Is there a way to leverage cross-cluster replication to setup a resilient “store & forward” relationship where remote clusters with limited storage and poor-quality network links forward data to a centralized cluster for long term storage, query, and management.
The idea is that the remote clusters would keep data locally long enough to confirm transfer to a centralized cluster, then remove the local data to free up storage. The primary goal is to account for “less than 100% reliable” WAN links between the remote clusters and the centralized cluster.

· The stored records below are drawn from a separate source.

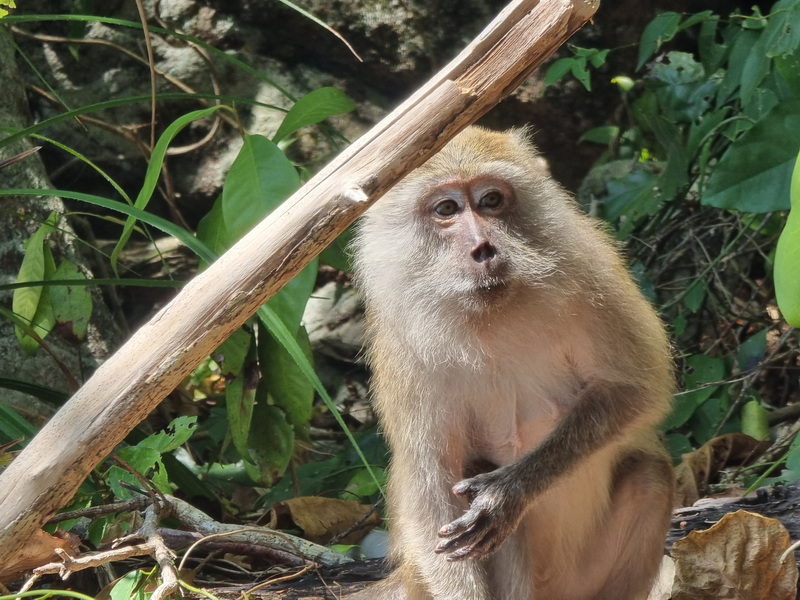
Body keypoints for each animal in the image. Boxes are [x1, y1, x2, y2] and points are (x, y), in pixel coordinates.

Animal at [350, 126, 676, 600]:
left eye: (491, 200)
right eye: (446, 209)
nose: (483, 248)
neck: (490, 316)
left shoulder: (589, 273)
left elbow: (634, 390)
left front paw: (506, 494)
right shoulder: (402, 345)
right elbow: (431, 480)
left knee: (650, 480)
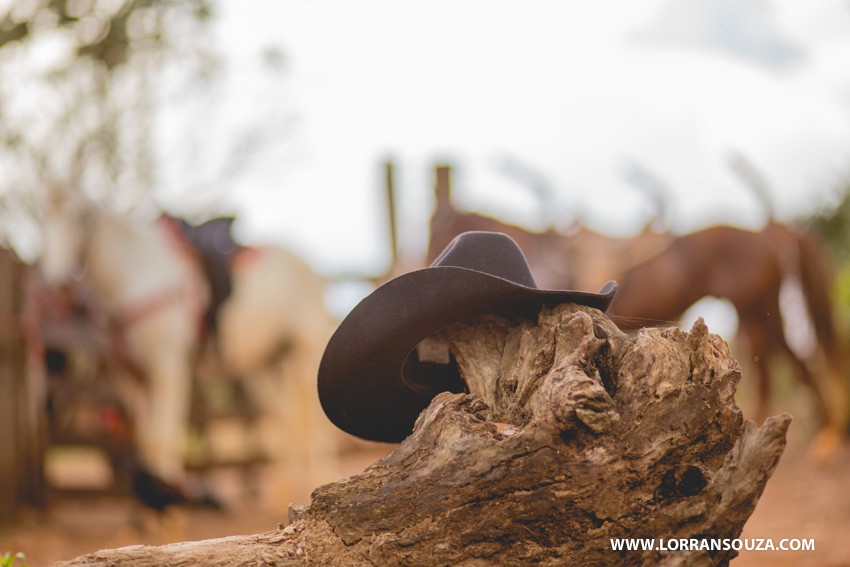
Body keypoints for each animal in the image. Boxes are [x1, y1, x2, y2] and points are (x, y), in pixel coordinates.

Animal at [39, 193, 338, 504]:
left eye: (78, 219)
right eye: (42, 219)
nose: (55, 281)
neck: (135, 274)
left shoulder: (168, 365)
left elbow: (163, 439)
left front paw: (171, 500)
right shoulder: (129, 377)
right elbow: (147, 442)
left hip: (305, 356)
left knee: (313, 429)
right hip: (264, 368)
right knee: (289, 426)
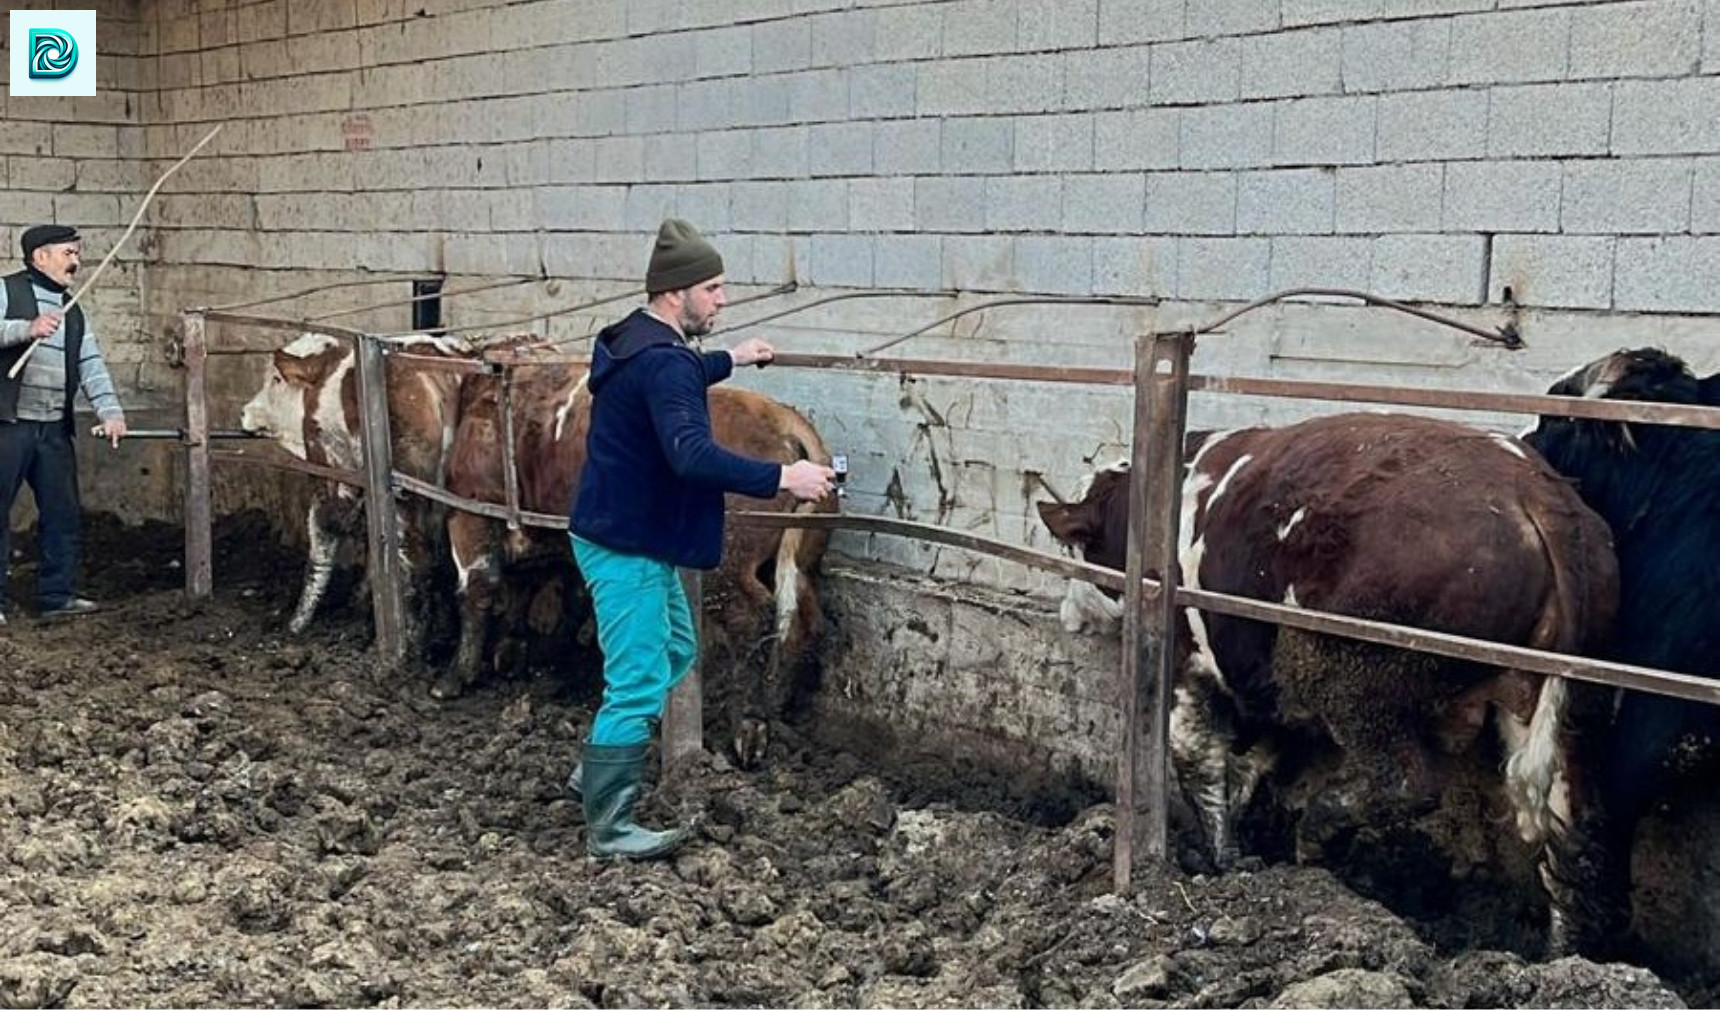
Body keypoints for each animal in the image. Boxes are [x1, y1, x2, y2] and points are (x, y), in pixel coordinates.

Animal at [440, 357, 835, 767]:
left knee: (752, 617)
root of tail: (783, 419)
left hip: (728, 563)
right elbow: (527, 589)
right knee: (803, 620)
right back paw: (778, 701)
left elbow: (478, 588)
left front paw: (454, 677)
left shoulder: (471, 509)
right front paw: (511, 654)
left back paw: (749, 728)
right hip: (800, 559)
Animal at [1038, 411, 1616, 956]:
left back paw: (1315, 832)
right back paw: (1563, 953)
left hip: (1363, 682)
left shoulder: (1188, 662)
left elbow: (1197, 757)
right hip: (1563, 705)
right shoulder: (1266, 682)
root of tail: (1534, 494)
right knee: (1569, 828)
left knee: (1406, 784)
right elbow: (1255, 761)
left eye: (1075, 550)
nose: (1067, 614)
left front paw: (1223, 859)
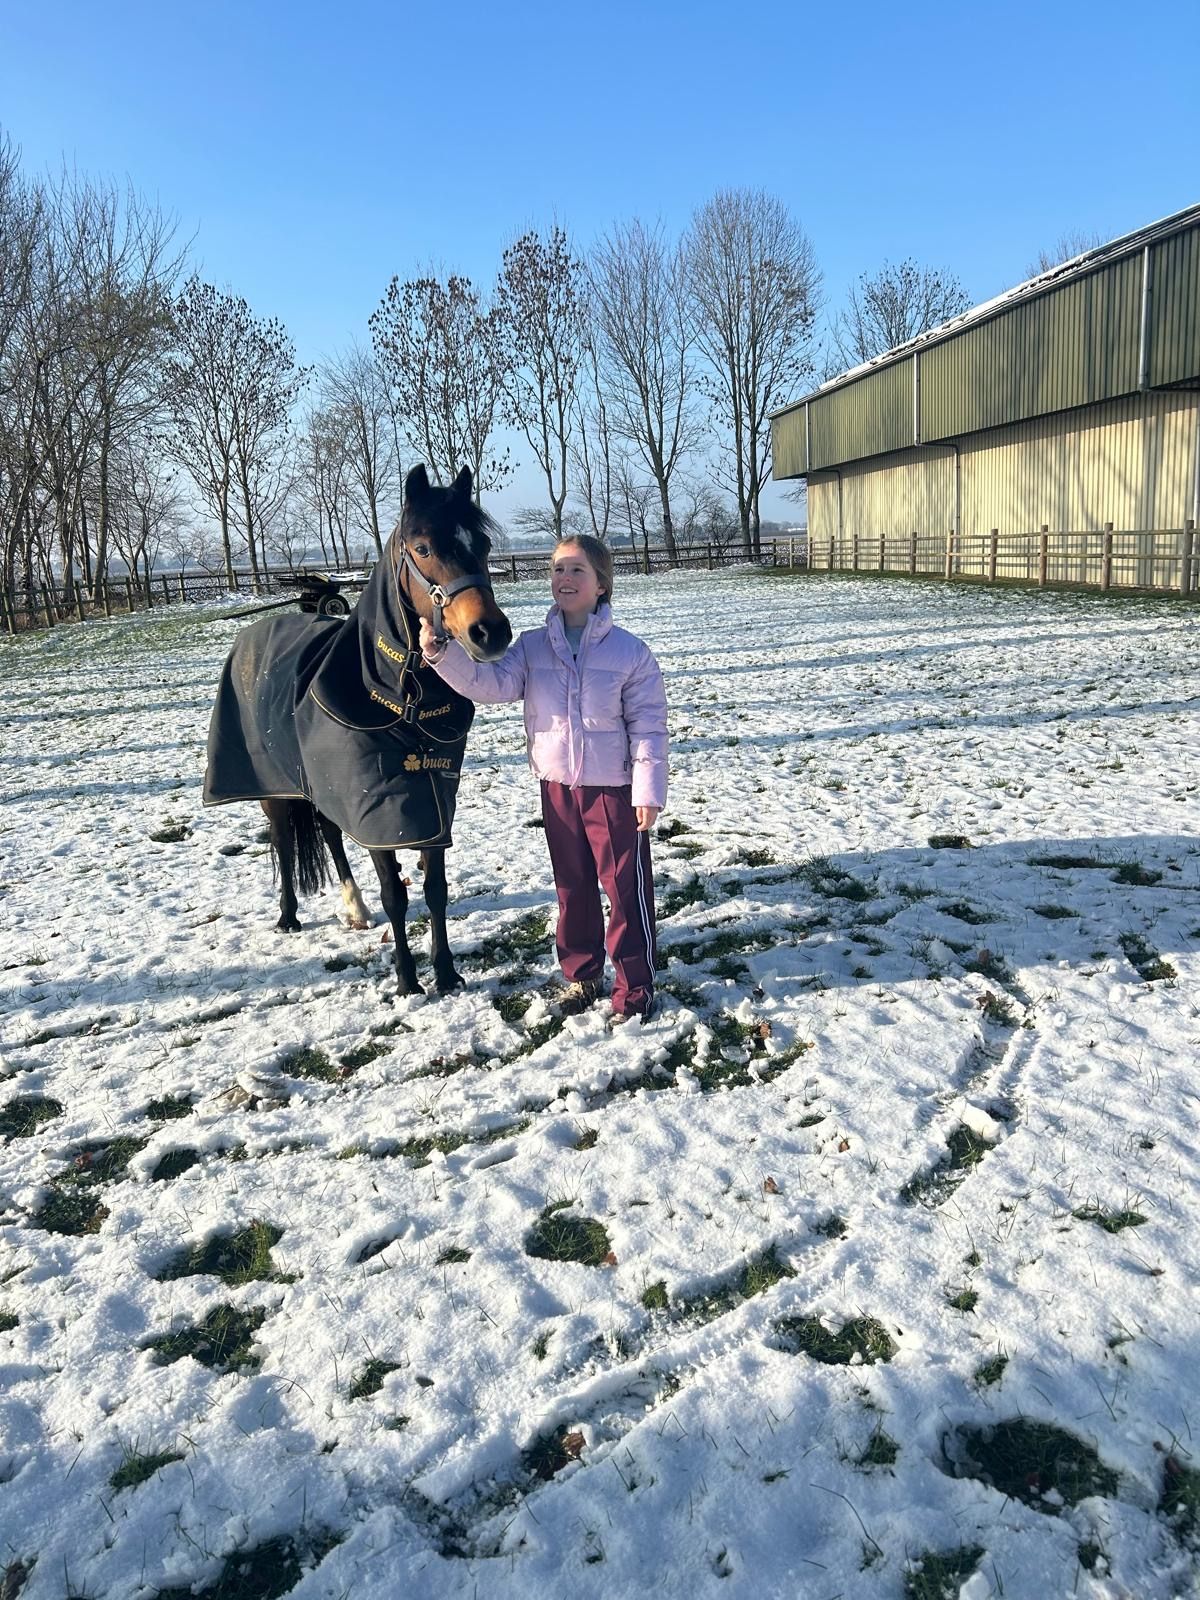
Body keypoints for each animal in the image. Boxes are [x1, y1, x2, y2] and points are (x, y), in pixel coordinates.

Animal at [203, 464, 513, 996]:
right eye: (423, 547)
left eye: (484, 544)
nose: (490, 633)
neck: (399, 701)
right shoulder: (381, 813)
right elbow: (395, 895)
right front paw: (408, 982)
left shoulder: (430, 809)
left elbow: (435, 890)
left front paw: (446, 973)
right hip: (275, 789)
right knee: (284, 842)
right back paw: (289, 916)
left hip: (321, 784)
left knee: (329, 833)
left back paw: (354, 908)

Is there a better method for doing this than trying to use cross-cluster replication?
Maybe you can use something like Kafka to buffer data until it’s delivered to the central cluster?
Or pretty much any log shipper that can buffer. Like Logstash and friends.
One of the scope requirements that I have to work with is that the logs be locally availble to techs who cycle though the remote facilities during connectivity loss periods, which can last up to several days.
otherwise, buffered logstash would probably work just fine.
How about this: from Logstash/others, send the data to two destinations: a small local OpenSearch and remote OpenSearch. The local one could have low retention.
Actually, Logstash is a bad example, because it will block the queue if one of the destinations isn’t available (i.e. the central OpenSearch), so the local OpenSearch wouldn’t get the data, either.
But it doesn’t have to be Logstash, see the link above. rsyslog comes to mind, because it can have separate queues per action. You’ll see a diagram in this old post. The point is, as long as the action queue is large enough, you’ll be good. And you can decide what rsyslog does when the queue overflows (block, drop only events of a certain severity when the queue is almost full, etc.).